Some artworks cinch themselves around absence, shaped by who or what is missing. Eleanor Antin constructed sculpture-portraits of people she knew, or knew of, out of generic consumer products: Harold Beard (1969/98), a Japanese émigré to San Diego, is depicted as a camouflage suit hung on a wood clothes tree, surrounded by four decoy ducks; Merritt (1969/98), a man shot by the California Highway Patrol, is here a gas can topped by a brush hat decorated with a peace sign. Stephen J. Kaltenbach’s TIME, Lee Lozano as remembered by Stephen Kaltenbach, 1969–2017 is simply a washer hung between two parallel strings pulled tight between two pairs of nails. It’s a spare, aching sculpture, the washer bringing the strings nearer to each other, yet not near enough to touch.

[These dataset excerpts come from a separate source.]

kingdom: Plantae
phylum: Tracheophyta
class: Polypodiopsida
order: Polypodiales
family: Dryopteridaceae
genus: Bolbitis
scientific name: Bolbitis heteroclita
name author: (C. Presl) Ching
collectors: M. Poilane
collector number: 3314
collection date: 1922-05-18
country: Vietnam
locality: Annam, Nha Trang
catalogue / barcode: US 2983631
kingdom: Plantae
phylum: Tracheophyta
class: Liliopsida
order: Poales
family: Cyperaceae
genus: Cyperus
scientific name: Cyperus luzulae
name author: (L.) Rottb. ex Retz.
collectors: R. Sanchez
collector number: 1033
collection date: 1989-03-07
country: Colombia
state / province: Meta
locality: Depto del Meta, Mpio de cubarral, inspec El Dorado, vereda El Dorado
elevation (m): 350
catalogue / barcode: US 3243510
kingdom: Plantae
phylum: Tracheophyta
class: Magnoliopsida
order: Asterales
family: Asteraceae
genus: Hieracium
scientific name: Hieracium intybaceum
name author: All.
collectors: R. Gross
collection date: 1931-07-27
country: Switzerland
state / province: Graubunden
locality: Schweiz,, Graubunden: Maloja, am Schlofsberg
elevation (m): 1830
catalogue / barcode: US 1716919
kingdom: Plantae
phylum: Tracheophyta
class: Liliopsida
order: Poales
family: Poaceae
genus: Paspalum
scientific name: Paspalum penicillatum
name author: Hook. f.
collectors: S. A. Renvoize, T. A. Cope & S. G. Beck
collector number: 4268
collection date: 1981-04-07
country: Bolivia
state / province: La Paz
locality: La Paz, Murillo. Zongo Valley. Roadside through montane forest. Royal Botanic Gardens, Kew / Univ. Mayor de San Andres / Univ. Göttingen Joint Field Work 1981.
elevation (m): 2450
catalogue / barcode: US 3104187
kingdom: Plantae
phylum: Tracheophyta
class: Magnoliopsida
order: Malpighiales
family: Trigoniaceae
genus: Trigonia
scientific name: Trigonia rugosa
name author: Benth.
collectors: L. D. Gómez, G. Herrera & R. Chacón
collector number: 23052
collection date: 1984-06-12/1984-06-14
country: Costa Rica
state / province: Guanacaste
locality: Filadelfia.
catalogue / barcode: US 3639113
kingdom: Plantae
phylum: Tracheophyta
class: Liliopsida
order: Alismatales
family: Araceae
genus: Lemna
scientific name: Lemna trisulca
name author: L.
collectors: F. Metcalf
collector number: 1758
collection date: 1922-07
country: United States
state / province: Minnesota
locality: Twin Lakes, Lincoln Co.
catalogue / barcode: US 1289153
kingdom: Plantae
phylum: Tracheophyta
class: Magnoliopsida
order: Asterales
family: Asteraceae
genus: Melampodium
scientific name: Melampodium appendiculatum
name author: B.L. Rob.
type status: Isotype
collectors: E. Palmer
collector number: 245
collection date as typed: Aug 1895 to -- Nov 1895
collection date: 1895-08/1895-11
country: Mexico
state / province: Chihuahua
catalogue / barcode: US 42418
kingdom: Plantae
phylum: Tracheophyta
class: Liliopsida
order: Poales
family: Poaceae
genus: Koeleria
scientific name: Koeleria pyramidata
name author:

Degrees of closeness, of openness, will inevitably set an artwork’s temperature. There are the warm, neighborly works of John Ahearn and Rigoberto Torres, who create sculptures of people who live in their South Bronx community; the crisp collegiality of Chris Wool’s hand-painted sign for Martin Kippenberger’s conceptual MOMAS. Museum of Modern Art Syros (1994); the tepid confessional act of Clark’s First Rehab Piece (1991), a framed copy of an official medical document for which he lists the year-by-year history of his drug use; the bracingly funny “Sears Class Portraits” of Mike Smith, which he takes with his MFAs every school year, playing to perfection the dual roles of paterfamilias and class clown.
And then there are the aesthetics of simply dicking around. Tom Marioni’s iconic performance/installation The Act of Drinking Beer With Friends Is the Highest Form of Art (1970–2017) almost explains itself, the artist believing that socializing is as much an art form as any — or at least that art is the finest excuse for a party. A table and chairs, a bar and a fridge, all carve out a space to hang out inside the gallery where, gallerist permitting, the highest form of art might just erupt. One of the show’s wiliest works, Tell Me Everything, is an audio recording made by Robert Gober and Richard Prince sometime in the 1990s when the two were palling around, shooting the proverbial shit. (It must be noted that the date is unspecified, and the “work,” such as it is, isn’t for sale.) For two minutes, looped, the artists crack each other up by telling each other the same joke in two different ways. Summed up: “I’ve got good news and bad news,” a doctor tells his patient. The bad news? A painful death for which there is no possible cure. The good news? “I’m having an affair with my secretary!” Smart, silly, finding a giggle in the face of a grim reality: yet another way for artists to inject some much-needed oxygen into art.